### 任务说明
接着末句续写这份人工智能论文素材。

人工智能论文素材
Intro
The world is currently undergoing an AI revolution that is having profound effects on science and society, brought about by the integration of predictive models.
当前,一场由预测模型的融合所推动的人工智能革命正在席卷全球,深刻影响着科学与社会的方方面面。
The foundational AI models driving this revolution consist of billions of model parameters trained on immense datasets.
驱动这场革命的基础人工智能模型,是基于海量数据集训练而成,包含数十亿个模型参数。
Despite its transformative potential in areas such as energy transmission, magnetic levitation for transportation, and powerful superconducting magnets for medical imaging [2], the development and understanding of new superconducting materials are often constrained by the paucity of large, comprehensive datasets.

### 待查数据

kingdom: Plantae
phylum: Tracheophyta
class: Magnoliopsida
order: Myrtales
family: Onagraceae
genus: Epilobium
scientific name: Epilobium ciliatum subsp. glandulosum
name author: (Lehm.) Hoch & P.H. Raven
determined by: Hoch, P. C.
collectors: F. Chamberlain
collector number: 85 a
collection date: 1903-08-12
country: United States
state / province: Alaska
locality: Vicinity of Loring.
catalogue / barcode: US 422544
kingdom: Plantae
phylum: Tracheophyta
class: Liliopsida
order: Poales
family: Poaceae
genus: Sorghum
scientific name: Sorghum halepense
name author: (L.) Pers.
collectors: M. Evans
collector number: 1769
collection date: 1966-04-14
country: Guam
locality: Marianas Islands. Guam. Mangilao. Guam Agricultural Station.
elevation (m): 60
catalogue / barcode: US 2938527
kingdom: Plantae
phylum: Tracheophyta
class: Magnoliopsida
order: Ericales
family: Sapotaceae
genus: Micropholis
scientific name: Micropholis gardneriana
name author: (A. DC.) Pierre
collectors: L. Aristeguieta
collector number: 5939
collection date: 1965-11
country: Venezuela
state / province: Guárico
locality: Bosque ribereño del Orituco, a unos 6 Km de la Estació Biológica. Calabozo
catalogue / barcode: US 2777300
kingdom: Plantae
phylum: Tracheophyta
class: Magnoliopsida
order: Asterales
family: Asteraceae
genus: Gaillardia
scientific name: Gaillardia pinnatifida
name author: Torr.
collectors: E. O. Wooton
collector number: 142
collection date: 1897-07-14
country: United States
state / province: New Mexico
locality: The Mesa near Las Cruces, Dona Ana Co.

### 练习结果
尽管超导技术在能源传输、交通磁悬浮以及用于医学成像的高功率超导磁体等领域拥有变革性的应用潜力 [2],但新型超导材料的研发与机理认知,长期受限于大规模、高质量数据集的缺失。
ML can expedite the discovery of new potential electron-phonon superconductors by accelerating a strategy that has emerged since the theoretical predictions [14–17] and subsequent discovery of high-temperature hydride superconductors [18–20].
机器学习可加速新型潜在电子 - 声子超导体的发现,这一研究策略自高温氢化物超导体的理论预测 [14–17] 及后续实验发现 [18–20] 以来逐步兴起。
The effectiveness of AI models for superconductors hinges on two key factors: the training dataset and the choice of machine learning technique.
超导领域人工智能模型的有效性取决于两大核心因素:训练数据集的质量,以及机器学习技术的选择。